By Barbara D’Amato
A couple of days ago I got home after attending the Mystery Writers of America Edgar Awards in New York and then the Malice Domestic Convention’s Agatha Awards in Washington, D.C. The events were fun for attendees, rewarding to the nominees and winners, and in my opinion, good for the mystery/crime writing field.
There are always complaints. The wrong novel won. It’s just a popularity contest. Plenty of wonderful books didn’t make the list. Even “Why do we bother?” or “It’s fixed anyway.”
The Edgars and the Agathas represent two different types of awards. The Edgars, like the Shamus and Thrillerwriters, is a judged award. The Agathas slate, like the Bouchercon’s Anthony, is arrived at by nominations sent in by people who are registered to attend, and then after arriving the attendees vote for the final winner.

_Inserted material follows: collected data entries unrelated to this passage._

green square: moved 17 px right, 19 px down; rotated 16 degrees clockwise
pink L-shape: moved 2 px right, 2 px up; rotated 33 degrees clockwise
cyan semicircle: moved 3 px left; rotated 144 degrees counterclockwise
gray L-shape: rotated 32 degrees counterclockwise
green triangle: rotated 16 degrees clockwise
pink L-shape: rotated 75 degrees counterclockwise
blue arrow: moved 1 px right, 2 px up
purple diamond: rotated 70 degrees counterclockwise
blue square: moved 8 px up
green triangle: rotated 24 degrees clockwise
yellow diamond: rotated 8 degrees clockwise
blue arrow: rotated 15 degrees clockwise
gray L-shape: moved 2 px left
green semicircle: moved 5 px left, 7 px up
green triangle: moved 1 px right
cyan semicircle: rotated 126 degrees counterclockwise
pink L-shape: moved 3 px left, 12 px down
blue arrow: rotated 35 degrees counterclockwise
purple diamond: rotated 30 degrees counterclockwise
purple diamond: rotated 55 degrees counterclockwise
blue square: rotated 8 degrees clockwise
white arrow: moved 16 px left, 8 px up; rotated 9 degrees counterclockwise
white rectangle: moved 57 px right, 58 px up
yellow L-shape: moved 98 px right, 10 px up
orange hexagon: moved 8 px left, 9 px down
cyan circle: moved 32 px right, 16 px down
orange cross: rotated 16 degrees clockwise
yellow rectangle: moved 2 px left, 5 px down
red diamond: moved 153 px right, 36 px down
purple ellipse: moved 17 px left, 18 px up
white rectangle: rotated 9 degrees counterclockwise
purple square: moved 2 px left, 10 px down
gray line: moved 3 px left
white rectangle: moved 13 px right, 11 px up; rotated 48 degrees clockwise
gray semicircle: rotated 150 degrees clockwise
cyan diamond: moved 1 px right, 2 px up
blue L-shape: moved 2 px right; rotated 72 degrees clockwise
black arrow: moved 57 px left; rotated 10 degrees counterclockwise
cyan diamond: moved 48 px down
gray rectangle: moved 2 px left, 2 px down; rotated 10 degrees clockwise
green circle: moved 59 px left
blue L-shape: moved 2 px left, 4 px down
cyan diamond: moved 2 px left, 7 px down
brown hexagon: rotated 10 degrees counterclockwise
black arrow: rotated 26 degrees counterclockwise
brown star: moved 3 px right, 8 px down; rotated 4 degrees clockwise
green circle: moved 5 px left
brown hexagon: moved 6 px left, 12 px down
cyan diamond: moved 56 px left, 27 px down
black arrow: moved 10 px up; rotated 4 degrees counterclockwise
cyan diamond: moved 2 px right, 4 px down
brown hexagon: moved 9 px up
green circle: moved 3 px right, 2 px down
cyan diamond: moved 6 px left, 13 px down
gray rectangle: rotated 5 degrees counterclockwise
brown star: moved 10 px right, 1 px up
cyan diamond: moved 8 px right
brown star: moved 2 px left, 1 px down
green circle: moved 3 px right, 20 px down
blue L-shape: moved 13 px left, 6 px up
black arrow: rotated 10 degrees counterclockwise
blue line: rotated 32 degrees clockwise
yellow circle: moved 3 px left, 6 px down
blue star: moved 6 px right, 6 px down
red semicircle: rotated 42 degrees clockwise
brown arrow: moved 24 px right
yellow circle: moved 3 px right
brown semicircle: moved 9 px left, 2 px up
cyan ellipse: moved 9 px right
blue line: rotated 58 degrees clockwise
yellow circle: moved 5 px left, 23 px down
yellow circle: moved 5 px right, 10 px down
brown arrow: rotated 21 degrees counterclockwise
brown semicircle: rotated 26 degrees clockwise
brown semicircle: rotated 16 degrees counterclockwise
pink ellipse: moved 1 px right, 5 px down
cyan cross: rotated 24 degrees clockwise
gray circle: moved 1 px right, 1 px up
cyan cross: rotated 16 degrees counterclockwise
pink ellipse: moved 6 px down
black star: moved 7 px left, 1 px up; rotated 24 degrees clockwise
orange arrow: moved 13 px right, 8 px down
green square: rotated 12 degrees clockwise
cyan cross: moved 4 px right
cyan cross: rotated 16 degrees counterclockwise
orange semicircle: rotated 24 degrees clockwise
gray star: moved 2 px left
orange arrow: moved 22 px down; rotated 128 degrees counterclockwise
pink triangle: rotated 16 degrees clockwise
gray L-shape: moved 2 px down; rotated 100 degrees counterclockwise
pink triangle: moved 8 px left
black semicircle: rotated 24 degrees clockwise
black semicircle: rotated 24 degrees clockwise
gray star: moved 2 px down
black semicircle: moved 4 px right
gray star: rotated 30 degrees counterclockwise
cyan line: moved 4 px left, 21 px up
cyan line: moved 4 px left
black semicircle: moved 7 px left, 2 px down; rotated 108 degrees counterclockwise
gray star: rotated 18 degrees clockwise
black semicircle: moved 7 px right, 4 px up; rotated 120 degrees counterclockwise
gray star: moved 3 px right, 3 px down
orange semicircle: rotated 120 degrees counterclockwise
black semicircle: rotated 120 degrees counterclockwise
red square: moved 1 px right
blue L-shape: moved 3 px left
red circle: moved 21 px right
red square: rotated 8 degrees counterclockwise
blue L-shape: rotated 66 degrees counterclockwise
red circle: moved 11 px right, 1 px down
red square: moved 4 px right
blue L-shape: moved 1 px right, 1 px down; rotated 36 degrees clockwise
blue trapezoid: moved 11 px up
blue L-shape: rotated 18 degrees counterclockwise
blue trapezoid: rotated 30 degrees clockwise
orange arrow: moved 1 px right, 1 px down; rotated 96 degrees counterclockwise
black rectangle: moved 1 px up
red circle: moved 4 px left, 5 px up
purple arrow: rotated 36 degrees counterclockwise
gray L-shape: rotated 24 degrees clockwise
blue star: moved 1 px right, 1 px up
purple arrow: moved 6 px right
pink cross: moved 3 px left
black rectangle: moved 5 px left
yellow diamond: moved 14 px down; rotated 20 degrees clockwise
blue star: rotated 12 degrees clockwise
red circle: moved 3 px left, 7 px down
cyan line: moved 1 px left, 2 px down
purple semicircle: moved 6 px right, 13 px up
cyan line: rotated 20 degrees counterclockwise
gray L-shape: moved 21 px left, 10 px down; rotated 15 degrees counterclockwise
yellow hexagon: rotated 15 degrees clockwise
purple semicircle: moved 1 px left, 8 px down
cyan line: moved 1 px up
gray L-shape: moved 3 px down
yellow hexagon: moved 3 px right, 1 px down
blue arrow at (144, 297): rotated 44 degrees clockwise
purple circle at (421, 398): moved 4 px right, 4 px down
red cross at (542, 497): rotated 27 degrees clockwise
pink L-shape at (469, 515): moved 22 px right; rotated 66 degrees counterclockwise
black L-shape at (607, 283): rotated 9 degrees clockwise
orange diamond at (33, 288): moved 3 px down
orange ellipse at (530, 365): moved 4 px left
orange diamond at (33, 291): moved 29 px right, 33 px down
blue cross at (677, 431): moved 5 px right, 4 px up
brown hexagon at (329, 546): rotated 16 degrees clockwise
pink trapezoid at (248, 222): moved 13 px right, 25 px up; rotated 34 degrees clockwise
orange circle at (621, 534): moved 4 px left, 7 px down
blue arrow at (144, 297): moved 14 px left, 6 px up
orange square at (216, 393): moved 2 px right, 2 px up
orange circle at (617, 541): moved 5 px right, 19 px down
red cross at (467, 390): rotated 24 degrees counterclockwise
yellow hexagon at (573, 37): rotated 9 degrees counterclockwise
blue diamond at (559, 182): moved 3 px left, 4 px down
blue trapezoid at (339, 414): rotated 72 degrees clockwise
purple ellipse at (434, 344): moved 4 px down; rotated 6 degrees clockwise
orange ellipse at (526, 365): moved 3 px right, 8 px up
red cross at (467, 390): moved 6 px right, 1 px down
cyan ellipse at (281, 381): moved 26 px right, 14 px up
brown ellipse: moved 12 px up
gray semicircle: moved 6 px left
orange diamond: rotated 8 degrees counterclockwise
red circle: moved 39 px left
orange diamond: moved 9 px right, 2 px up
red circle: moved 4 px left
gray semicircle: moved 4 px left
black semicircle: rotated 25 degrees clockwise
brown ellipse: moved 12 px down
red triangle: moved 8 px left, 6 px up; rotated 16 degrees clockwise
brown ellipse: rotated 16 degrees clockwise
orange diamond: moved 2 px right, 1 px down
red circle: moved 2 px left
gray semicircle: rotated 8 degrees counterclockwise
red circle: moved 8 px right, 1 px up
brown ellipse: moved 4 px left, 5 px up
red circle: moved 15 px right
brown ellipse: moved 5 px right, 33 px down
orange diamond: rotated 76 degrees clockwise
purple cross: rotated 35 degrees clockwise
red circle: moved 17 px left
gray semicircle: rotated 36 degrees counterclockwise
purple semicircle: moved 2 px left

Over the years I’ve served on several Edgar Awards committees—the short story a couple of times and chaired it once, the best novel at least twice, best play, best fact crime a couple of times and chaired it once, best several others. The last time I served on the best novel committee, we received 554 books. Okay, I’m easily caught. But one thing I can tell you, and that is, it’s not fixed.
Sean Chercover’s good post “Confessions of an Edgar Judge . . .” got me thinking about the misunderstandings people have about these awards. Most judges are like Sean, earnest and fair. I haven’t run into any like the one Paul Guyot referred to in his comment, who said he knew what was good, so he didn’t need to read the books. People being people, there probably are a few like that, or at least some who don’t give a fair try to books of a type they don’t like. However, people are all we have available to use. One of the big boons of judged awards is that books that haven’t made bestseller lists are often nominated. This gives recognition to writers who get far too little. Check the lists of winners for the last few years and I think you will see that few big bestsellers are actually nominated. I just love it when a writer who has received little attention wins an award and proceeds dazed and delighted to the stage.
The convention-vote awards are criticized for being popularity contests. Well, duh. However, they are popularity contests in the sense that readers have actually enjoyed the books. Here again, the nominees and winners are usually not the big bestsellers, and aren’t the bestseller lists the real Big Popularity Contests? And frequently criticized for being fixed?
There are other awards arrived at somewhat differently, like the Macavity, or the Love Is Murder Lovie. But they all do one thing—give recognition to authors who might otherwise receive none. I don’t agree with the people who wish awards didn’t exist.
If you have suggestions about improving the processes, great. Let’s hear them.